All relative.. Sat Nav I could care less about. I grew up with using a melways, if I get stuck I have a phone that will get me out of a pinch if required and you are right with change left over it will see you a high end gps unit. The drive of the new 1.6 is alot better I loved the 1.4 even a tuned version will have more torque than the stock 1.6 but a bigger displacement will mean that tune will further extend its power output. I believe mace engineering in melbourne has a tune for the 1.4 which gives up to 30kw and 80nm for around $550.. thats what I call bang for buck modification! in theory same tune optimized for the 1.6 could see maybe 150-160 with around 300nm.. food for thought..

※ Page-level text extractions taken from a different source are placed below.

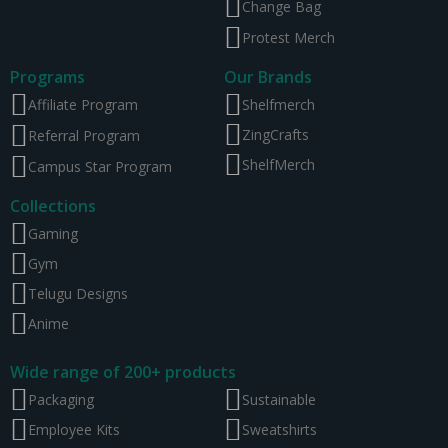
Change Bag
Protest Merch
Programs
Our Brands
Affiliate Program
Shelfmerch
ZingCrafts
Referral Program
ShelfMerch
Campus Star Program
Collections
Gaming
Gym
Telugu Designs
Anime
Wide range of 200+ products
Packaging
Sustainable
Employee Kits
Sweatshirts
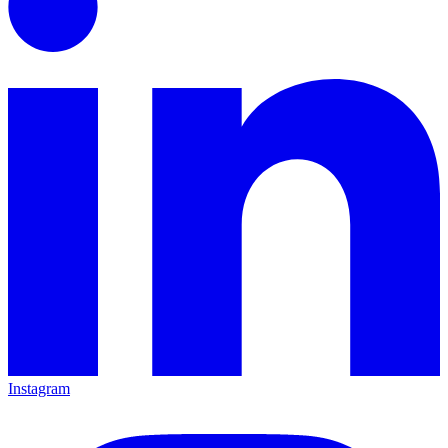
Instagram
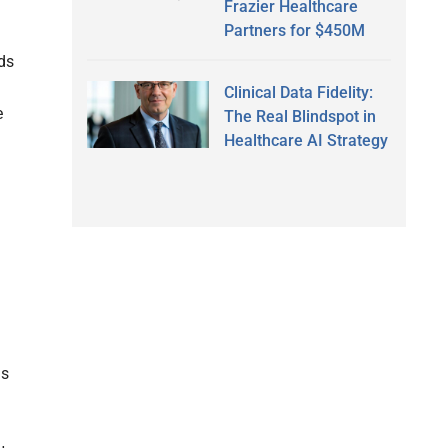
Frazier Healthcare
Partners for $450M
ds
Clinical Data Fidelity:
e
The Real Blindspot in
Healthcare AI Strategy
as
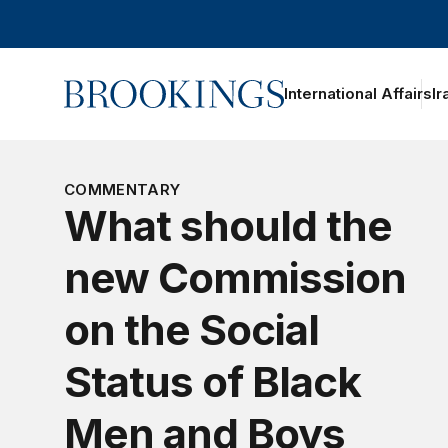
Home
International Affairs
Ir
oggle section navigation
COMMENTARY
What should the
new Commission
on the Social
Status of Black
Men and Boys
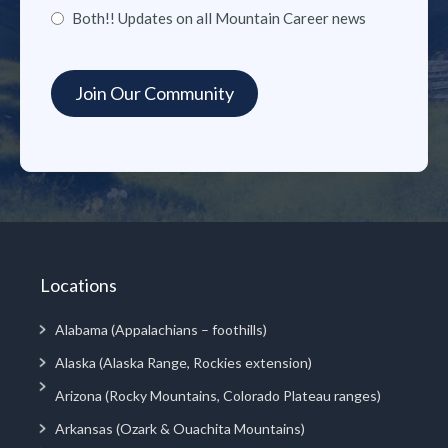
Both!! Updates on all Mountain Career news
Locations
Alabama (Appalachians – foothills)
Alaska (Alaska Range, Rockies extension)
Arizona (Rocky Mountains, Colorado Plateau ranges)
Arkansas (Ozark & Ouachita Mountains)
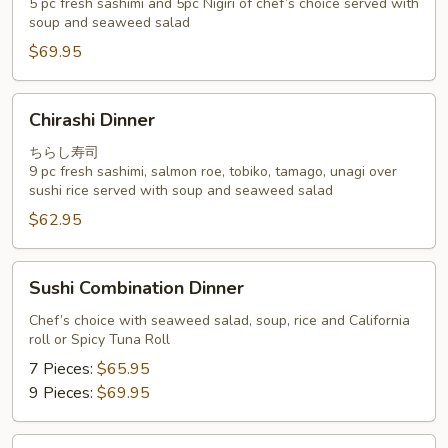
5 pc fresh sashimi and 5pc Nigiri of chef’s choice served with
Special
soup and seaweed salad
$69.95
Chirashi
Chirashi Dinner
Dinner
ちらし寿司
9 pc fresh sashimi, salmon roe, tobiko, tamago, unagi over
sushi rice served with soup and seaweed salad
$62.95
Sushi
Sushi Combination Dinner
Combination
Dinner
Chef’s choice with seaweed salad, soup, rice and California
roll or Spicy Tuna Roll
7 Pieces:
$65.95
9 Pieces:
$69.95
Omakase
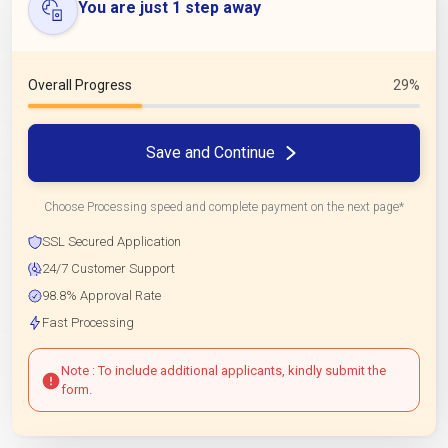
You are just 1 step away
Overall Progress
29%
Save and Continue
Choose Processing speed and complete payment on the next page*
SSL Secured Application
24/7 Customer Support
98.8% Approval Rate
Fast Processing
Note : To include additional applicants, kindly submit the
form.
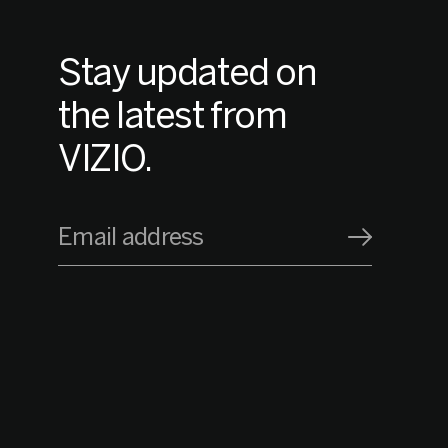
Stay updated on
the latest from
VIZIO.
Email address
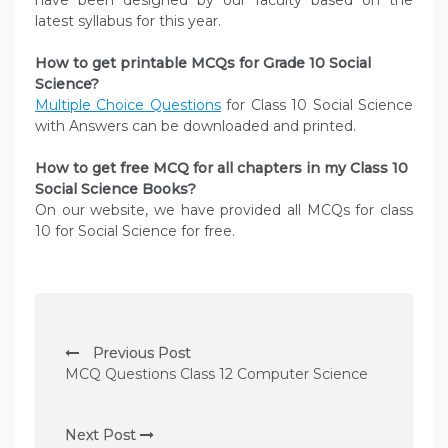
have been designed by our faculty based on the
latest syllabus for this year.
How to get printable MCQs for Grade 10 Social
Science?
Multiple Choice Questions
for Class 10 Social Science
with Answers can be downloaded and printed.
How to get free MCQ for all chapters in my Class 10
Social Science
Books?
On our website, we have provided all MCQs for class
10 for Social Science for free.
P
Previous Post
o
MCQ Questions Class 12 Computer Science
s
t
Next Post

If I wasn't **** bent on buying a house the new v would be my next car.


----------



## Aussie cruze guy (Aug 13, 2012)

Aussie SRi-V said:


> Aussie Cruzer
> Even without a Sat Nav you will enjoy the Sri-V. Its a great car..
> 1.6T is an even bigger bonus.
> 
> ...


Its true its a fantastic car like I mentioned before hand I drove the new 1.6 a month ago at calder park feels like the 1.4 on take off and you automatically expect it to peak then she opens up! With regards to the finer touches depends on everyones taste it wont stop us from buying these things and shipping it over


----------